Leave every picture out, and print the full listing again exactly.
*** Opening THE INPUT ***
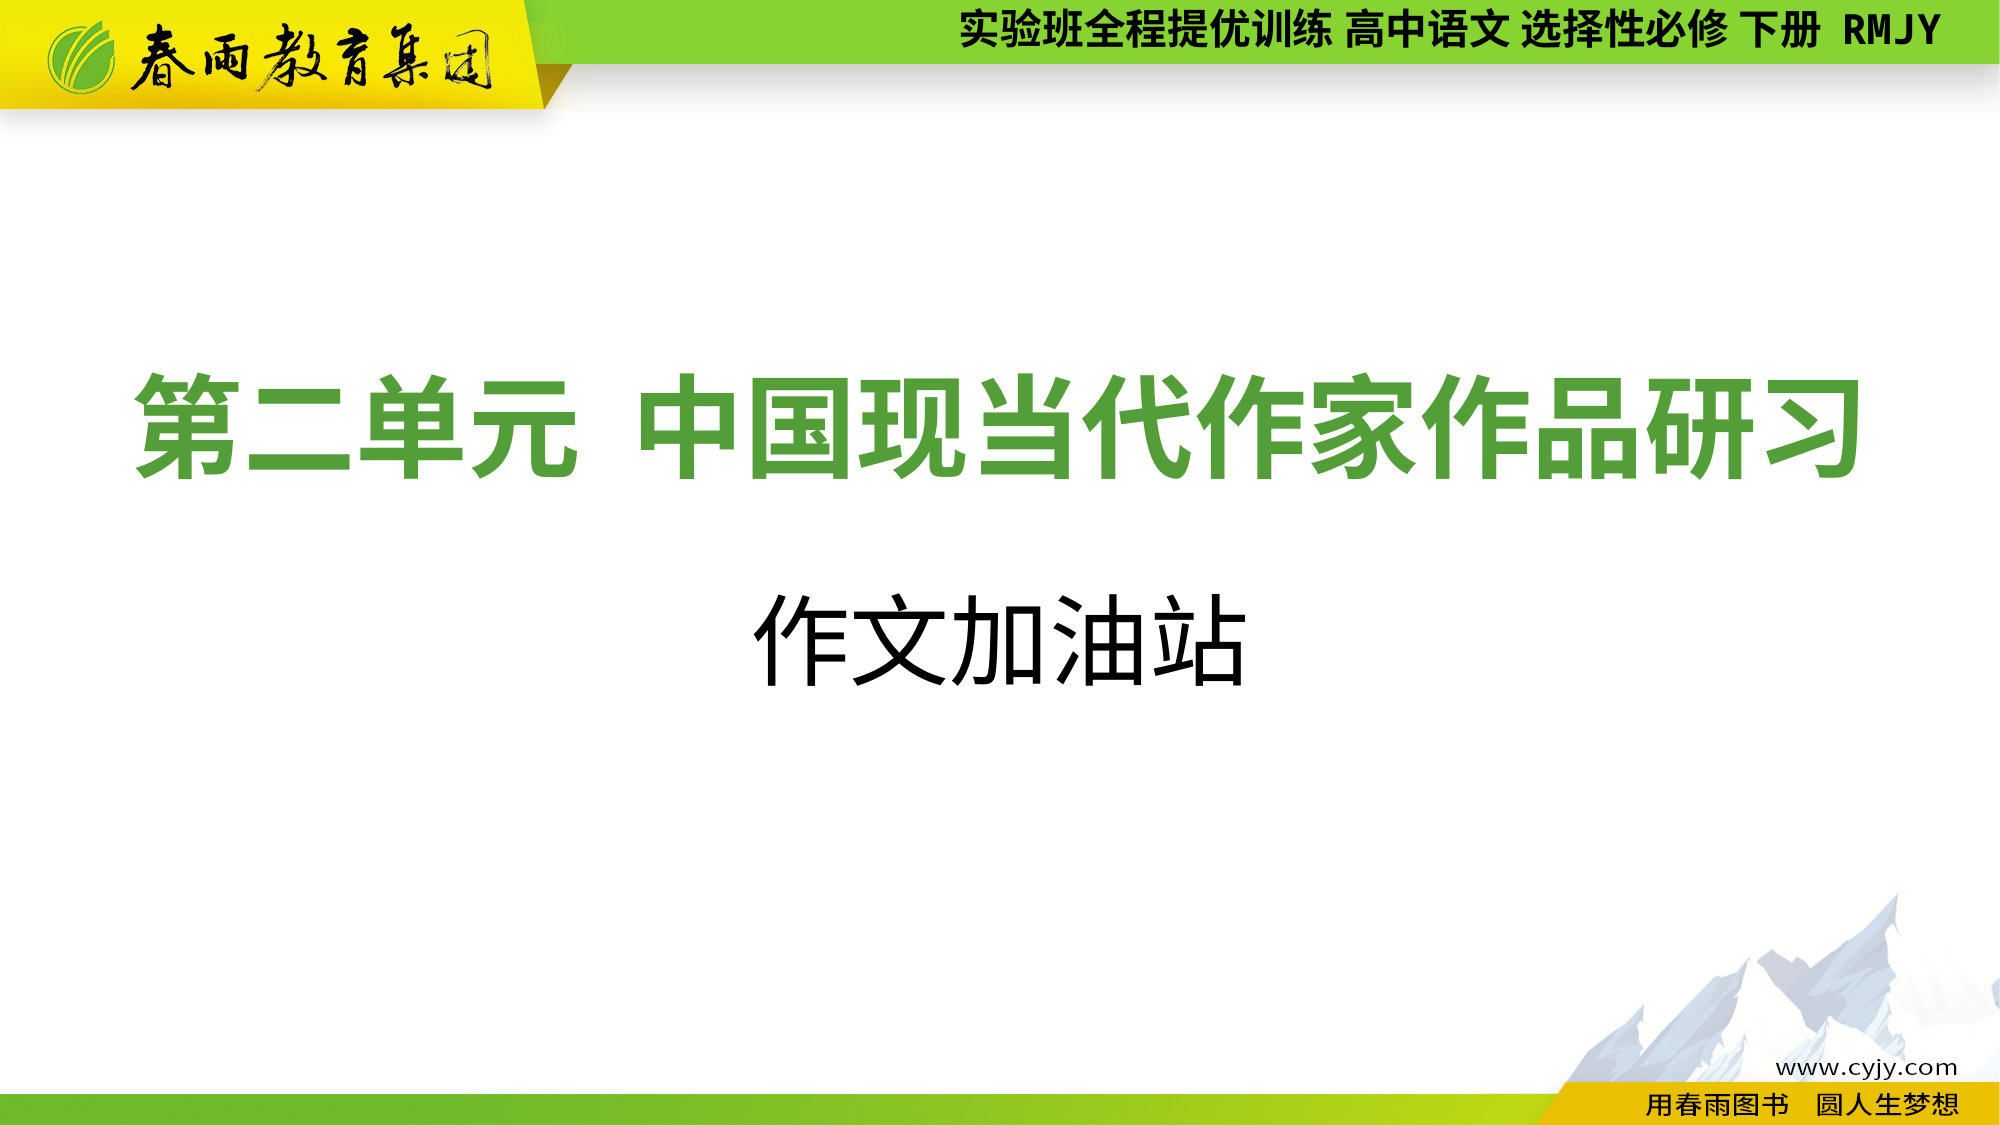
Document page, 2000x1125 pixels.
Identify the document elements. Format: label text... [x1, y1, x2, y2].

text_box 作文加油站 [54, 511, 1946, 706]
text_box 第二单元 中国现当代作家作品研习 [54, 282, 1946, 500]
picture [0, 0, 2000, 1125]
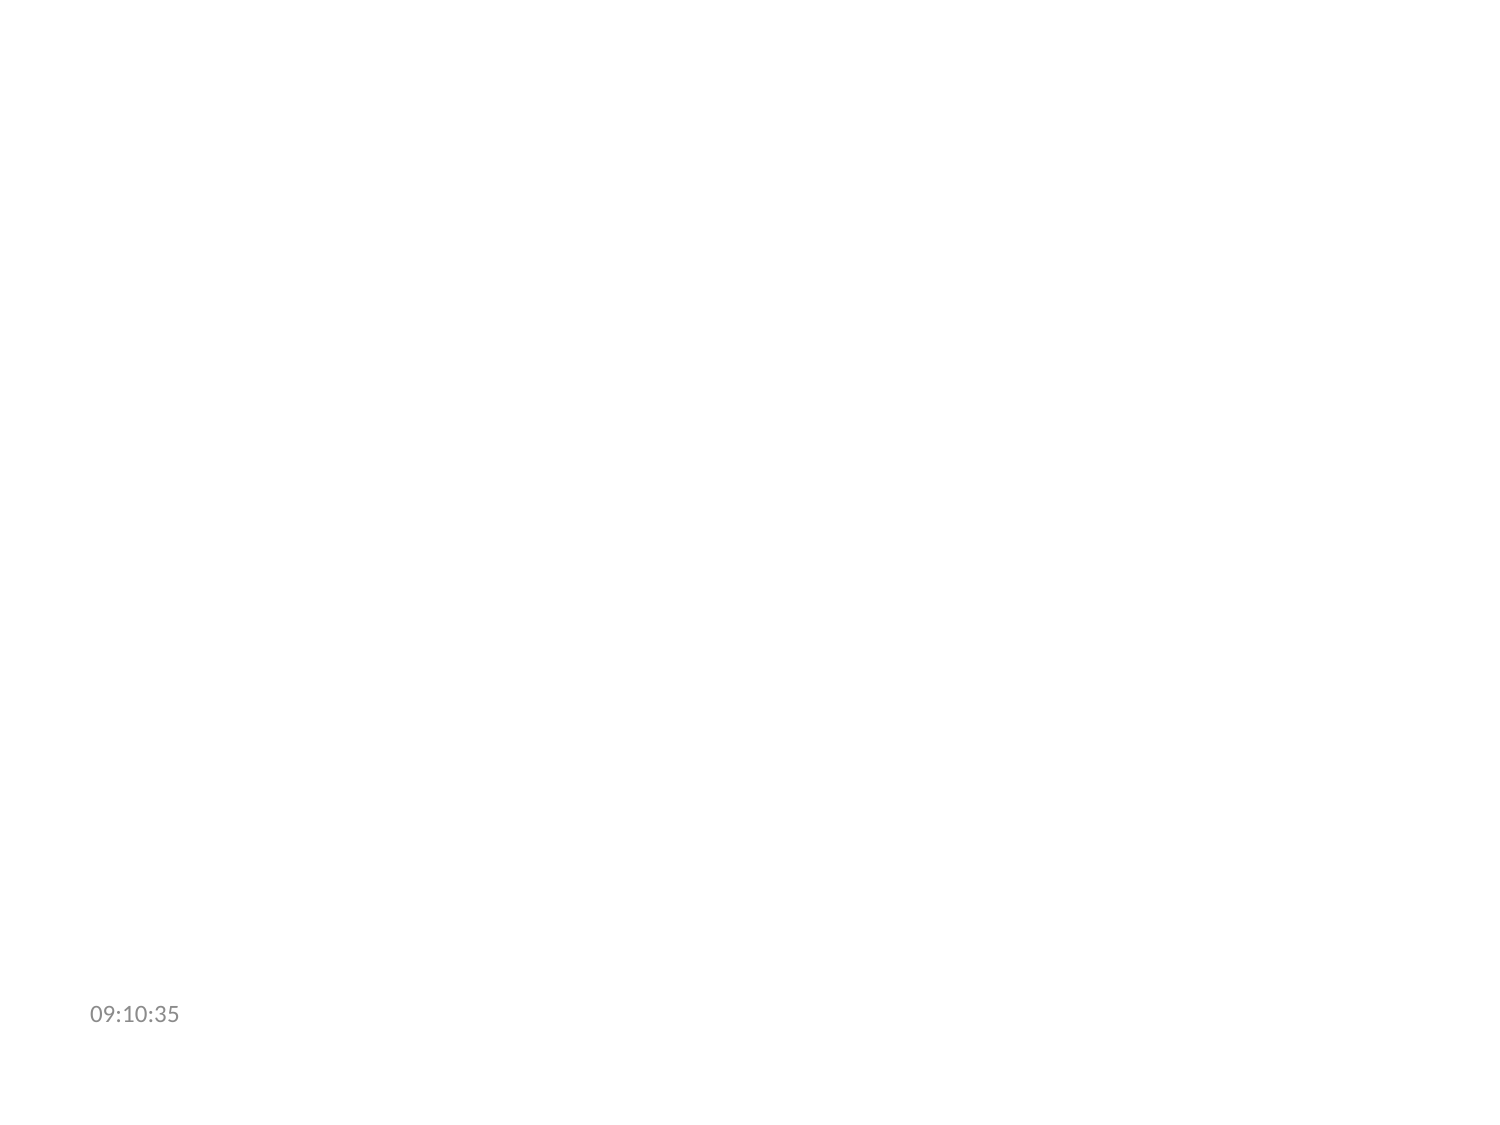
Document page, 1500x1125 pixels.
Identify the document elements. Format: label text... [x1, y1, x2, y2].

text_box 15:35:09 [75, 982, 425, 1043]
*** Closing THE INPUT ***
**SOLUTION:**
Document page, 2000x1125 pixels.
Identify the document elements. Format: label text... [x1, y1, x2, y2].

text_box 作文加油站 [54, 511, 1946, 706]
text_box 第二单元 中国现当代作家作品研习 [54, 282, 1946, 500]
picture [0, 0, 2000, 1125]
Document page, 1500x1125 pixels.
Identify the document elements. Format: label text... [x1, y1, x2, y2].

text_box 15:35:09 [75, 982, 425, 1043]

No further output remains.